Старик словно предвидел, что дни грядущие мне готовят. Дедова закалка впоследствии, ох, как пригодилась! И вообще, его на хромой кобыле не обскачешь, умен и прозорлив…

Это наш великий Вождь и Учитель не смог у себя под носом разглядеть волка, налепившего овечью шкуру. Подписал с ним бумажку о дружбе и успокоился. Словно той бумажкой можно было страну от бомб и снарядов оборонить.

А дед, мудрейший простолюдин-недоучка, говорил моим родителям:

- Драпать нужно из Ленинграда. Война на носу, а тут до границы рукой подать!..

Ой-ёй, в какое негодование приводили эти слова мою маму:

- Прекратите паниковать!.. Неужели товарищ Гитлер своему слову не хозяин?

Да, да! Я не ерничаю – все, кто обещал с нами дружить, были для мамы «товарищи».

 

…Ох, и донимал ее позже дед! Когда уже война началась, придет она, бывало с неотоваренной карточкой, скажет обреченно:

- Крупы не хватило…

А он ернически посоветует:

- Ты б, доченька, у своего «товарища» попросила. У него наверняка, продукты есть. Ведь всю Европу ограбил…

До слез маму доводил!

 

…А тогда, до войны, в ответ на мамину наивную горячность по поводу «хозяйского слова товарища Гитлера», дед тихо проворчал:

- То-то и оно, что хозяин. Сегодня слово дал, а завтра его назад забрал!..

Так и вышло.

Ахнула такая бойня-я!!! И скоро «товарищ» сделал мою доверчивую маму молодой вдовой…

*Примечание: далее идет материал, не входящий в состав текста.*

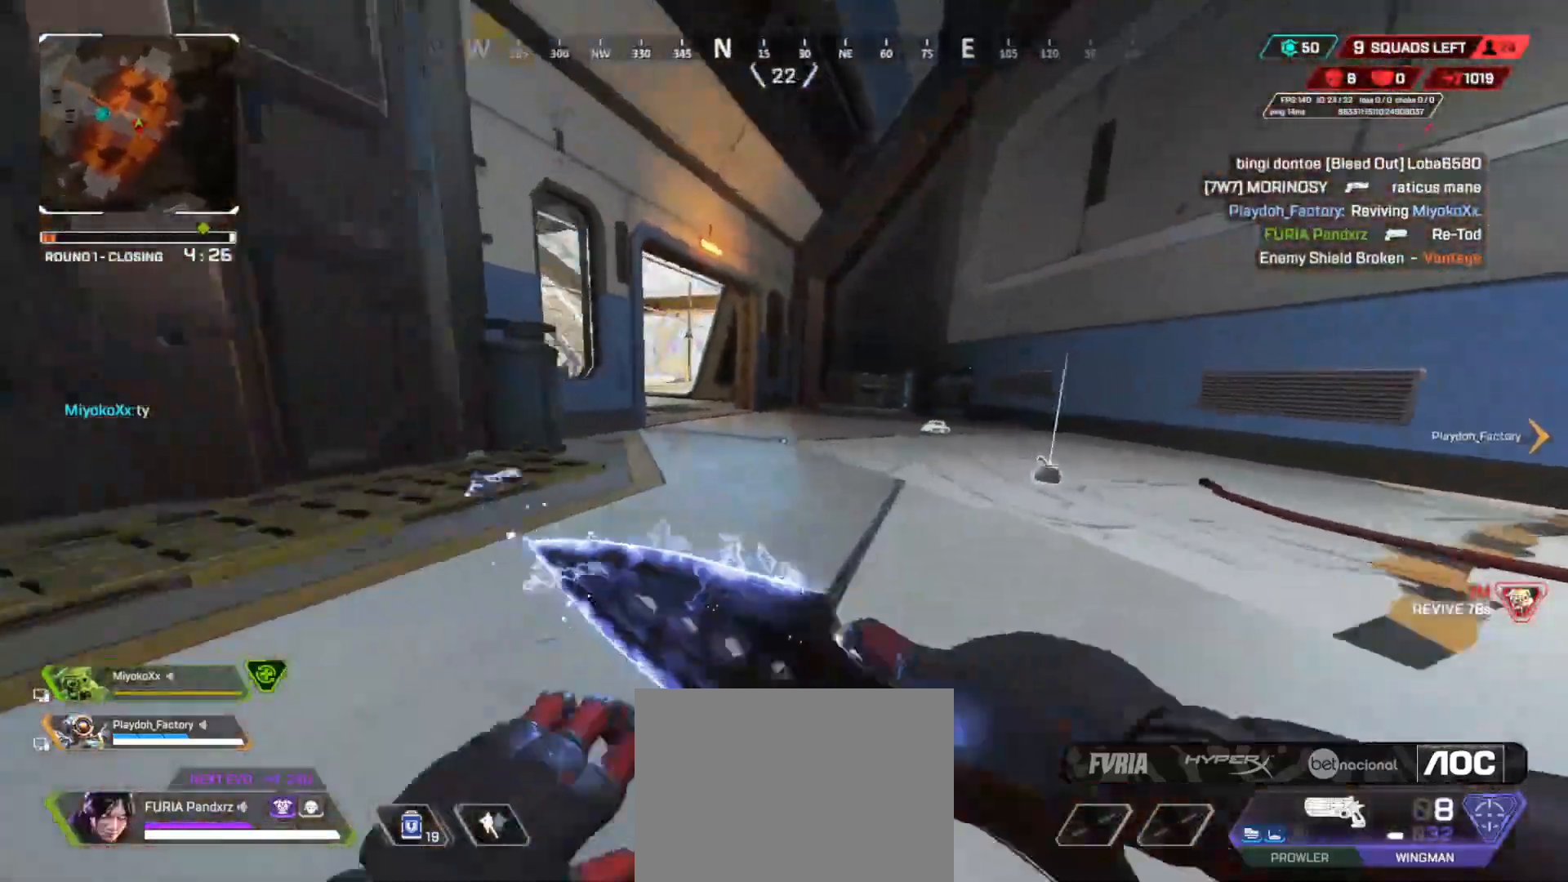
{"buttons": ["B", "L3"], "left_stick": "up", "right_stick": "center", "button_events": [[50, "L3", "down"], [116, "B", "up"], [183, "L3", "up"], [283, "L3", "down"], [317, "START", "down"], [367, "START", "up"], [383, "L3", "up"], [450, "L3", "down"], [483, "B", "down"]]}
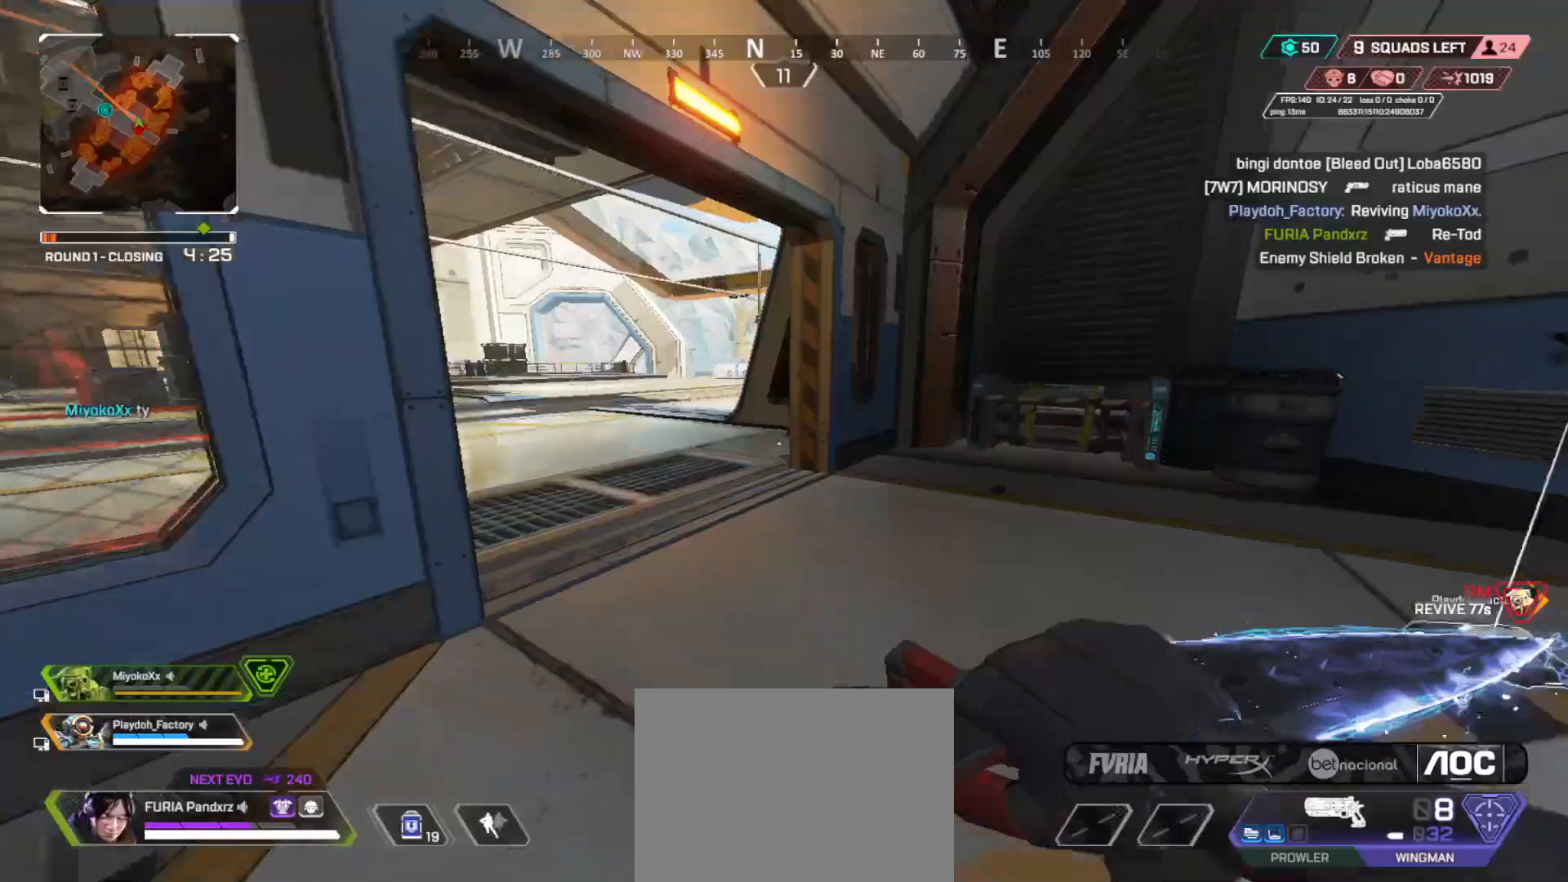
{"buttons": [], "left_stick": "down", "right_stick": "center", "button_events": [[33, "B", "up"], [100, "L3", "up"], [317, "START", "down"], [350, "START", "up"]]}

Отца из-за язвы на фронт не взяли. С театром, где он работал режиссером, папа в тыл не уехал, потому что маму (редактора радиовещания оборонного завода) из окруженного врагом города не отпустили. Папа голода не перенес – умер. А мы, нахлебавшись горькой блокады до слез, как только стало возможно, рванули к деду с бабушкой на Урал, где они незадолго до войны обосновались…

 

*  *  *

…Самые расчудесные фантазеры – дети. Знаний нет, а знать и понять все хочется без промедления. Взрослым-то вечно некогда!.. И недосуг им отвечать на детские: «Что? Где? Когда?..». Папа с утра до ночи в театре. А мама сидит, уткнувшись в какие-то деловые бумаги, даже за обеденным столом. И на дедово замечание:

- Дочка, ты ж этак ложку проглотишь и не почувствуешь...

Мама, не вникая в слова (вся в делах!), только кивнет:

- Да, да…

К бабушке со своими «почемучками» не пристанешь. Быстро отошьет:

- Отвяжись, худая жисть, привяжись – хорошая!..

Быть «худой жизнью»  обидно. А дед (и я в этом не раз убеждалась!), не зная правильного ответа, напропалую врет, недорого берет.

Приходилось в подобной обстановочке самой шевелить мозгой.

…Помню, уже во время войны, услышала я где-то, что есть огромная Сахара, вся в холмах песка. Мигом сообразила, что в Сахаре песок, конечно, сахарный. Именно оттуда его и доставляют в магазины.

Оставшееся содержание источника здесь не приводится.